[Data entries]

__________

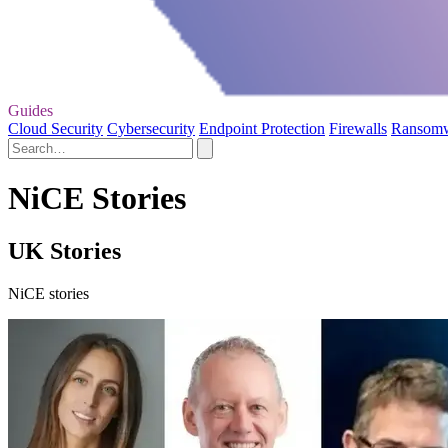
Guides
Cloud Security
Cybersecurity
Endpoint Protection
Firewalls
Ransom
NiCE Stories
UK Stories
NiCE stories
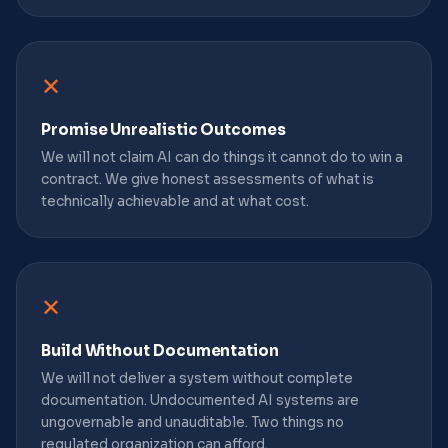
✕
Promise Unrealistic Outcomes
We will not claim AI can do things it cannot do to win a
contract. We give honest assessments of what is
technically achievable and at what cost.
✕
Build Without Documentation
We will not deliver a system without complete
documentation. Undocumented AI systems are
ungovernable and unauditable. Two things no
regulated organization can afford.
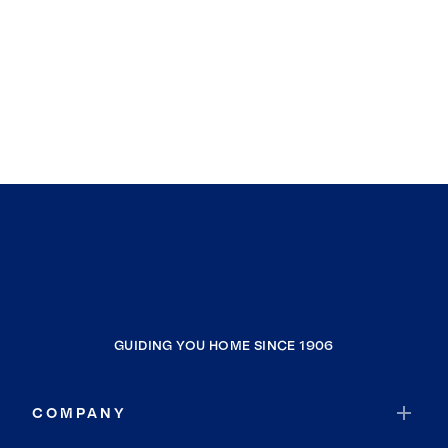
GUIDING YOU HOME SINCE 1906
COMPANY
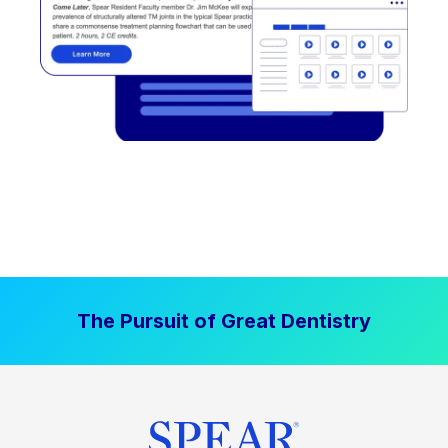
The Pursuit of Great Dentistry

__________

**Exercise instructions:** Where in the records does the word "things" appear? Copy each line that holds it.

**Exercise result:**
We will not claim AI can do things it cannot do to win a
ungovernable and unauditable. Two things no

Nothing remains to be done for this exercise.